A pair of analysts ignited a fresh round of hand-wringing over Palm's prospects for a comeback, with the company's performance at Verizon Wireless as the latest source of concern.
"We believe Palm demand has not seen a material uptake following marketing promotions and believe the overall U.S. market weakness may have the biggest impact on Palm given its lower relative quarterly unit shipments," wrote UBS analyst Maynard Um in a research note to clients. That assessment stands in stark contrast to Um's evaluation of Verizon's Android sales, headed by Motorola's Droid.
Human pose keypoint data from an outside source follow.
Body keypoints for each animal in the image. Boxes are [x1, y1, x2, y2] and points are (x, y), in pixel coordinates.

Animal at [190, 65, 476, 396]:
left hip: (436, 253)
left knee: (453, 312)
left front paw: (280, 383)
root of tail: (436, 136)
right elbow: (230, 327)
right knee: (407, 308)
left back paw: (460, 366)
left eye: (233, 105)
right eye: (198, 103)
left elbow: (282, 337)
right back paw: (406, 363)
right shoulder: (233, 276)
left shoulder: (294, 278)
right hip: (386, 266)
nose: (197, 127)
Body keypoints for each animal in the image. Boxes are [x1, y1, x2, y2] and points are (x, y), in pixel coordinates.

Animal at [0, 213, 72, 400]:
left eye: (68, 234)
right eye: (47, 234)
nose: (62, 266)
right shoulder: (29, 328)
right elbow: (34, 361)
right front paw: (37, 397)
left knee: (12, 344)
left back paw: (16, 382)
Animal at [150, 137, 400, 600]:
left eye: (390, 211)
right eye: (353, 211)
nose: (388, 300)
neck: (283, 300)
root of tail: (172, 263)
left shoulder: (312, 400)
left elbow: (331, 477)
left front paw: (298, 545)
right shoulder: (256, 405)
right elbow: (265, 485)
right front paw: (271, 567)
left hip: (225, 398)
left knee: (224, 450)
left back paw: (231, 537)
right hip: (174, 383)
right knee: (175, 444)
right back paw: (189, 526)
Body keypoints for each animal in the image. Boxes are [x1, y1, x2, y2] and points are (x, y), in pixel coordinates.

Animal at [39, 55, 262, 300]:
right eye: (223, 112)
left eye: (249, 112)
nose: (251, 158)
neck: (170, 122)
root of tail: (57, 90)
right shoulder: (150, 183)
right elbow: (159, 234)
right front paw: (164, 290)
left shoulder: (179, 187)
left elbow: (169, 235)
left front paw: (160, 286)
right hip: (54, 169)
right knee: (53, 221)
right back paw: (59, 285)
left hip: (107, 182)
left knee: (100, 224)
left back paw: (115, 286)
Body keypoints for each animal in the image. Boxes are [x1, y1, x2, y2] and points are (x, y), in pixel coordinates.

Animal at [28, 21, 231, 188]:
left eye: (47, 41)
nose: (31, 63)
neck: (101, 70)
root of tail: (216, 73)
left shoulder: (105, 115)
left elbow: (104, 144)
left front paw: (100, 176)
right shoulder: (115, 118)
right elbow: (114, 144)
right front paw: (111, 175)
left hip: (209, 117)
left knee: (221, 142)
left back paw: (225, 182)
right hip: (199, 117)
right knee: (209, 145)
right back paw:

He wrote that UBS believes total first-quarter Android sales at the carrier of 1.65 million units could be "conservative."
The pessimistic sentiment on Palm was echoed by Bank of America/Merrill Lynch analyst Vivek Arya, who downgraded the company's stock and chopped his price target in half to $10. Arya lowered his Palm smartphone shipment targets for the current quarter to 900,000, down from 1.1. million, and lowered his forecast for the following quarter to 1.2 million, down from 1.5 million. "Palm's superior platform features have not translated into sufficient carrier support and consumer demand, and we are concerned the window of opportunity may be closing as Google's Android ecosystem gains ground, RIM revitalizes its portfolio, iPhone increases its presence, and as Microsoft reboots its efforts with Windows Phone 7," Arya wrote in a research note. "With only $130 million of net cash in an opex intensive space, Palm's options may be limited in our view."
Arya's opinion has declined dramatically since November, when he wrote that Palm was "a company with an attractive platform, selling into a high-growth market."
The warnings on Palm appear to have spooked investors. Palm's stock has steadily fallen this year from a high Jan. 15 of $13.56 per share to a low at close yesterday of $9.11.
Palm is banking on wider carrier support to boost its fortunes. Verizon began selling Palm's smartphones in late January, and AT&T Mobility has promised to sell Palm phones sometime later this year.